[Stored data entries]
* * * *

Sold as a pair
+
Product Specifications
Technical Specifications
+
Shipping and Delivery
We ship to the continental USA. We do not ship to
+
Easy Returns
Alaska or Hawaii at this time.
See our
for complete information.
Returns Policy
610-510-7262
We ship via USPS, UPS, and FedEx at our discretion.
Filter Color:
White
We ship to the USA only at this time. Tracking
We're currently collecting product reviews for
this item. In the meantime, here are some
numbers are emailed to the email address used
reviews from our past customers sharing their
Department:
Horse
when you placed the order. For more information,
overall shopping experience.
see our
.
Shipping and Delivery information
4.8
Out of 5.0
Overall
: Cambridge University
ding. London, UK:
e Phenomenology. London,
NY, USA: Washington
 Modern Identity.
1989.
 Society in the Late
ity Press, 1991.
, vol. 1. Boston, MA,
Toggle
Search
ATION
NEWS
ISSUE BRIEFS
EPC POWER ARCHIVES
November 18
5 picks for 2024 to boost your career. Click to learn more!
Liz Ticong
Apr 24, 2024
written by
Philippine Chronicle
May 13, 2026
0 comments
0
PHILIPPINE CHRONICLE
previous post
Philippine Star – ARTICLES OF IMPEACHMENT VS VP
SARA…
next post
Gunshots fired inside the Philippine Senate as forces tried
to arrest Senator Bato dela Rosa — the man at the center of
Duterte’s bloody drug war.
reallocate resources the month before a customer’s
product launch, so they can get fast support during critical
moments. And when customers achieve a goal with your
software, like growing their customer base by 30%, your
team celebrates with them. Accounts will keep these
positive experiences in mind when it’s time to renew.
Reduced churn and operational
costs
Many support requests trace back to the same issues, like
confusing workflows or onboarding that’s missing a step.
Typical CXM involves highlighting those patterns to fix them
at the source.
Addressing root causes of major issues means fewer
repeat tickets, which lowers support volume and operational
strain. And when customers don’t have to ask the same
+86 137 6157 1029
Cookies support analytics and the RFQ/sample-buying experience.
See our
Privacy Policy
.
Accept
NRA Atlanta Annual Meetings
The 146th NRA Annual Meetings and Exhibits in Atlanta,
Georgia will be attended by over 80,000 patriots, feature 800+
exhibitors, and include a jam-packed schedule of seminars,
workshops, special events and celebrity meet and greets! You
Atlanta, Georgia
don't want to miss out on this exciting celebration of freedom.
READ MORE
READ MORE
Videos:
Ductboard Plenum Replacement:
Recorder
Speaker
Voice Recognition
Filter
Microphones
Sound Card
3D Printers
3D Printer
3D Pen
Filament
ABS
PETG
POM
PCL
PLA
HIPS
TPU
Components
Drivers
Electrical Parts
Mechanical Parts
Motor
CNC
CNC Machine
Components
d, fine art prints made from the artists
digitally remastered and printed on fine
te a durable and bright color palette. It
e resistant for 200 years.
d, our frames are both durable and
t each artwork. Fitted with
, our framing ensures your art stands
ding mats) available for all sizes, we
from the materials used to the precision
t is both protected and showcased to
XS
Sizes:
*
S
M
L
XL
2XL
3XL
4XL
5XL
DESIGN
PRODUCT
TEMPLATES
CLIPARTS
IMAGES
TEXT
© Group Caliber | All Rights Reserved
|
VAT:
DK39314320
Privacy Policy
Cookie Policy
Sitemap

* * * *

Pull out every line from the first one through the line containing "repeat tickets, which", including that line, and reproduce them word for word.

Sold as a pair
+
Product Specifications
Technical Specifications
+
Shipping and Delivery
We ship to the continental USA. We do not ship to
+
Easy Returns
Alaska or Hawaii at this time.
See our
for complete information.
Returns Policy
610-510-7262
We ship via USPS, UPS, and FedEx at our discretion.
Filter Color:
White
We ship to the USA only at this time. Tracking
We're currently collecting product reviews for
this item. In the meantime, here are some
numbers are emailed to the email address used
reviews from our past customers sharing their
Department:
Horse
when you placed the order. For more information,
overall shopping experience.
see our
.
Shipping and Delivery information
4.8
Out of 5.0
Overall
: Cambridge University
ding. London, UK:
e Phenomenology. London,
NY, USA: Washington
 Modern Identity.
1989.
 Society in the Late
ity Press, 1991.
, vol. 1. Boston, MA,
Toggle
Search
ATION
NEWS
ISSUE BRIEFS
EPC POWER ARCHIVES
November 18
5 picks for 2024 to boost your career. Click to learn more!
Liz Ticong
Apr 24, 2024
written by
Philippine Chronicle
May 13, 2026
0 comments
0
PHILIPPINE CHRONICLE
previous post
Philippine Star – ARTICLES OF IMPEACHMENT VS VP
SARA…
next post
Gunshots fired inside the Philippine Senate as forces tried
to arrest Senator Bato dela Rosa — the man at the center of
Duterte’s bloody drug war.
reallocate resources the month before a customer’s
product launch, so they can get fast support during critical
moments. And when customers achieve a goal with your
software, like growing their customer base by 30%, your
team celebrates with them. Accounts will keep these
positive experiences in mind when it’s time to renew.
Reduced churn and operational
costs
Many support requests trace back to the same issues, like
confusing workflows or onboarding that’s missing a step.
Typical CXM involves highlighting those patterns to fix them
at the source.
Addressing root causes of major issues means fewer
repeat tickets, which lowers support volume and operational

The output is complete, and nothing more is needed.